In the rows below, count the lines that contain the word "your". Reply with the number alone.

Dataset excerpts
----

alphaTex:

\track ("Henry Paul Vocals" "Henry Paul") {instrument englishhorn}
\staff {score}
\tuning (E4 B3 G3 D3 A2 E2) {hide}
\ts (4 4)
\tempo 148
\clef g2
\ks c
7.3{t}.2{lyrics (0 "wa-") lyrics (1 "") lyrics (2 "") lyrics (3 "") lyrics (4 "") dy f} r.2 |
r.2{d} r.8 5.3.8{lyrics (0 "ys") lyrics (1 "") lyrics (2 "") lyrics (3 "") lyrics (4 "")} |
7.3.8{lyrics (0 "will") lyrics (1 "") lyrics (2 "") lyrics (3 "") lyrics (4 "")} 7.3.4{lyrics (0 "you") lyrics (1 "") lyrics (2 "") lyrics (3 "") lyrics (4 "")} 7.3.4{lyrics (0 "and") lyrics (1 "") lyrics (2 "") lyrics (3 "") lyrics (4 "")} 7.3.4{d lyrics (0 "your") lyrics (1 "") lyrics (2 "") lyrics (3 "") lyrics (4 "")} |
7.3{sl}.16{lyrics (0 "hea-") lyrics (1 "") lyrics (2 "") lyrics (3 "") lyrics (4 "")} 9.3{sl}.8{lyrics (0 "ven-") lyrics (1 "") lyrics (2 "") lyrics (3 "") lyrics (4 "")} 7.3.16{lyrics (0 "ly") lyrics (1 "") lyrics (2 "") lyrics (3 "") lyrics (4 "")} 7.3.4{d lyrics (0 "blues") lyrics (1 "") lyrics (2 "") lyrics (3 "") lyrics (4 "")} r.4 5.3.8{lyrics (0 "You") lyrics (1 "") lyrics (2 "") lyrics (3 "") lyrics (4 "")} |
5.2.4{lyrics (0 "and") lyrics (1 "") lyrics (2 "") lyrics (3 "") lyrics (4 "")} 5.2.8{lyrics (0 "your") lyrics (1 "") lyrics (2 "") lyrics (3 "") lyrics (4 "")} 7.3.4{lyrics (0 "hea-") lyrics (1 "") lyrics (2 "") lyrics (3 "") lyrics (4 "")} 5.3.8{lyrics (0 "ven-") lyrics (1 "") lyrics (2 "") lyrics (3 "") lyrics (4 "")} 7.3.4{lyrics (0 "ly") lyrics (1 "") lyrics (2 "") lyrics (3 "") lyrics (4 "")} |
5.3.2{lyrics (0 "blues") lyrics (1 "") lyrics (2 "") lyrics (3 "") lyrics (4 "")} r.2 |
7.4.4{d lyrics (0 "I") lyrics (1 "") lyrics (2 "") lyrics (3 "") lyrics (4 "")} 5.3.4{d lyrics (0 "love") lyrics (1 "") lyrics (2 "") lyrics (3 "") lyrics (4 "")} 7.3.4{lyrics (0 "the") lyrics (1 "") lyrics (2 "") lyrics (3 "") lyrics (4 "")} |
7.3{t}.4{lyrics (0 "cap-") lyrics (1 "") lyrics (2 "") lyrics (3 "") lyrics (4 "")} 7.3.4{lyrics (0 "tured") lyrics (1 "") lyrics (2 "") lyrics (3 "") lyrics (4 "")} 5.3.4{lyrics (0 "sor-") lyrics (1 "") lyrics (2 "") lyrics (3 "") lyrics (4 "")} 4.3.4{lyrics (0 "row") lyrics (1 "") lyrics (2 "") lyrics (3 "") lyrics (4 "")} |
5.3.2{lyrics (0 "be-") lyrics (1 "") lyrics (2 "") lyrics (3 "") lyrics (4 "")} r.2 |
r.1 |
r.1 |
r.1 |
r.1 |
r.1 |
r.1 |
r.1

----

## COMPLETED EXERCISE:
2